RULES OF APPROPRIATION
INDIAN CONTRACT ACT
When a debtor owing several debts makes qa payment, the creditor should appropriate it as per the rules of appropriation.
The rules of appropriation are laid down in section 59, 60 & 61 of Indian Contract Act.
Section 59 : states that if the borrower expressly mentions the debit to which the payment will be credited or if it is implied from the circumstances, the creditor must appropriate the payment of the debit.
Section 60: In the absence ofthe express or implied intention of the borrower, the creditor may use his discretion and apply the payment to any lawful debit actually due and payable including time barred debt from the debtor.
Section 61 : Where neither of the two parties makes any appropriation, the payment will be applied for discharging debt in order of ltime. If the debts are of equal time, the payment will go to discharge the debts proportionately. The provision of this section is same to that of the rue laid down in famous Clayton's case.
RULES IN CLAYTON'S CASE
This rule, which was laid down in the famous case Devayanas Vs Noble states the rule of appropriation in running accounts like Cash Credit and Overdraft accounts.
As per this rule, each withdrawal in a cash credit account is considered as a new loan and each deposit as a repayment of the loan in the order in which is is made. The first debit in the account is considered to have been discharged or reduced by the first item in credit side and accordingly other entries follow suit in chronological order.

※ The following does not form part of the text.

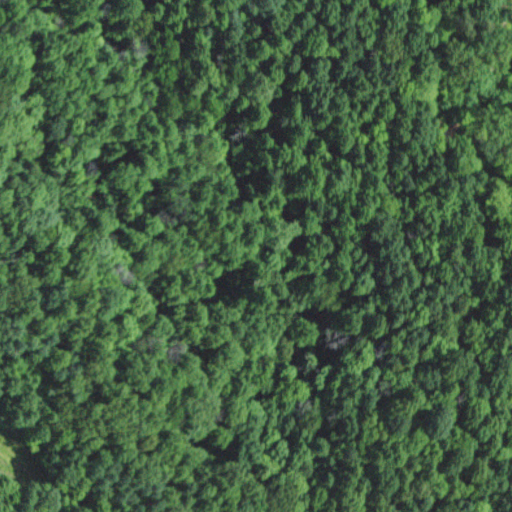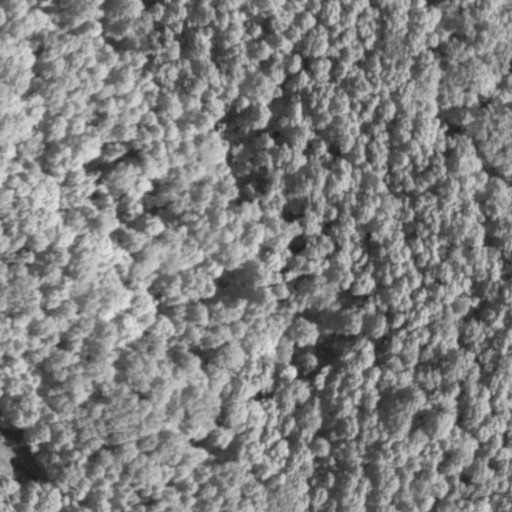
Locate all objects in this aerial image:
road: (462, 10)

It is to avoid application of this rule, the bankers stop operation of the account in case of death/insolvency of a partner/guarantor/joint accountholder.
APPROPRIATION FIRST TOWARDS INTEREST
In the absence of the agreement to the contrary, any payment by a borrower to a loan will first go towards interest and then to principal (M/s Kharavela Industries Vs OSFC & others.
APPROPRIATION OF CLAYTON'S RULE
1. Death/Insolvency of borrower
Where an individual borrower or the proprietor expires insolvent, we stop operation in his cash credit account. In case any fresh credit comes to the account, the liability of such deceased borrower stands reduced by the amount and his estate cannot be made liable for the same. The estate of the deceased/insolvent borrower cannot be made liable for all fresh debit after his death/insolvency.
2. Death/Retirement/Insolvency of a partner in partnership firm
On the death /retirement/insolvency pf a partner the liability of such partner stands determined. In case of any fresh debitto the account, the deceased/retirement/partners' estates cannot be made liable for the same.
On the contrary their liability stands reduced by the credit.
In case the bank decides to allow operation to the new firm, it should be done after ruling off/braking the account and allowing operation in a fresh page.
3. Death or guarantor of a Cash Credit/Overdraft account
On receipt of notice of death/insolvency of a guarantor the operation of the account should be stopped or should be ruled off.
In case it is snot done, the rule in Clayton's case will apply and the liability of the estate on the guarantor will diminish to the extent of credits allowed in the account after the receipt of news of death/insolvency.
The same principle also holds good in case of revocation of guarantee.
4. Joint account
On receipt of news of death/insolvency of one of the joint account holders the operation in the account should be ruled off as otherwise the rule in Clayton's case will apply.